(Short-answer chart tasks)
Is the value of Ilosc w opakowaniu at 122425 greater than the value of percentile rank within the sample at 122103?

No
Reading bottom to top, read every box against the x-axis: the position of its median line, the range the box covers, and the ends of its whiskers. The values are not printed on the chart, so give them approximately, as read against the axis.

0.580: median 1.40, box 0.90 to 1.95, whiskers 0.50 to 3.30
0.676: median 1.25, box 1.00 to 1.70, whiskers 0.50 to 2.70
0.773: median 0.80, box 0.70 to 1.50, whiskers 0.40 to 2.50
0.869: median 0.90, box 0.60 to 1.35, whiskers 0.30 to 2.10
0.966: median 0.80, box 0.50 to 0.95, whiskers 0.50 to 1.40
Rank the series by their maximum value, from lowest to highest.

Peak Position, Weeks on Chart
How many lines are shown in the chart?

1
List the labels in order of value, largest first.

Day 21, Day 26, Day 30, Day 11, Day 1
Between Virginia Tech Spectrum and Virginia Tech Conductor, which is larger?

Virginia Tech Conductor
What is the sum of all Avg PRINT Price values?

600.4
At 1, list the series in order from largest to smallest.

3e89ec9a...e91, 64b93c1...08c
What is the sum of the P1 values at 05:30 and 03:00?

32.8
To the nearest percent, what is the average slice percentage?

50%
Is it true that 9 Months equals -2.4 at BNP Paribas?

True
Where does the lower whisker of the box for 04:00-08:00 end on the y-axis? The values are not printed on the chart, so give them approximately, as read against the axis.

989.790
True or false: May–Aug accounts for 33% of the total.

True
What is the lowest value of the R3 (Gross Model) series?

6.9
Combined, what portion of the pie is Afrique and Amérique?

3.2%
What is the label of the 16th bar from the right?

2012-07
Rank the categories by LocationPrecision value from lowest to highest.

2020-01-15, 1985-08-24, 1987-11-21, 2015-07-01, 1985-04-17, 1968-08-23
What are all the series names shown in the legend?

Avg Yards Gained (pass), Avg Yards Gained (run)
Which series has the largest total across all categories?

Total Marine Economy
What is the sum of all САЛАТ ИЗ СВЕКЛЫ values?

EXERCISE BRIEF =
Transcribe every line of the records above without any changes.

RESULT =
Is the value of Ilosc w opakowaniu at 122425 greater than the value of percentile rank within the sample at 122103?

No
Reading bottom to top, read every box against the x-axis: the position of its median line, the range the box covers, and the ends of its whiskers. The values are not printed on the chart, so give them approximately, as read against the axis.

0.580: median 1.40, box 0.90 to 1.95, whiskers 0.50 to 3.30
0.676: median 1.25, box 1.00 to 1.70, whiskers 0.50 to 2.70
0.773: median 0.80, box 0.70 to 1.50, whiskers 0.40 to 2.50
0.869: median 0.90, box 0.60 to 1.35, whiskers 0.30 to 2.10
0.966: median 0.80, box 0.50 to 0.95, whiskers 0.50 to 1.40
Rank the series by their maximum value, from lowest to highest.

Peak Position, Weeks on Chart
How many lines are shown in the chart?

1
List the labels in order of value, largest first.

Day 21, Day 26, Day 30, Day 11, Day 1
Between Virginia Tech Spectrum and Virginia Tech Conductor, which is larger?

Virginia Tech Conductor
What is the sum of all Avg PRINT Price values?

600.4
At 1, list the series in order from largest to smallest.

3e89ec9a...e91, 64b93c1...08c
What is the sum of the P1 values at 05:30 and 03:00?

32.8
To the nearest percent, what is the average slice percentage?

50%
Is it true that 9 Months equals -2.4 at BNP Paribas?

True
Where does the lower whisker of the box for 04:00-08:00 end on the y-axis? The values are not printed on the chart, so give them approximately, as read against the axis.

989.790
True or false: May–Aug accounts for 33% of the total.

True
What is the lowest value of the R3 (Gross Model) series?

6.9
Combined, what portion of the pie is Afrique and Amérique?

3.2%
What is the label of the 16th bar from the right?

2012-07
Rank the categories by LocationPrecision value from lowest to highest.

2020-01-15, 1985-08-24, 1987-11-21, 2015-07-01, 1985-04-17, 1968-08-23
What are all the series names shown in the legend?

Avg Yards Gained (pass), Avg Yards Gained (run)
Which series has the largest total across all categories?

Total Marine Economy
What is the sum of all САЛАТ ИЗ СВЕКЛЫ values?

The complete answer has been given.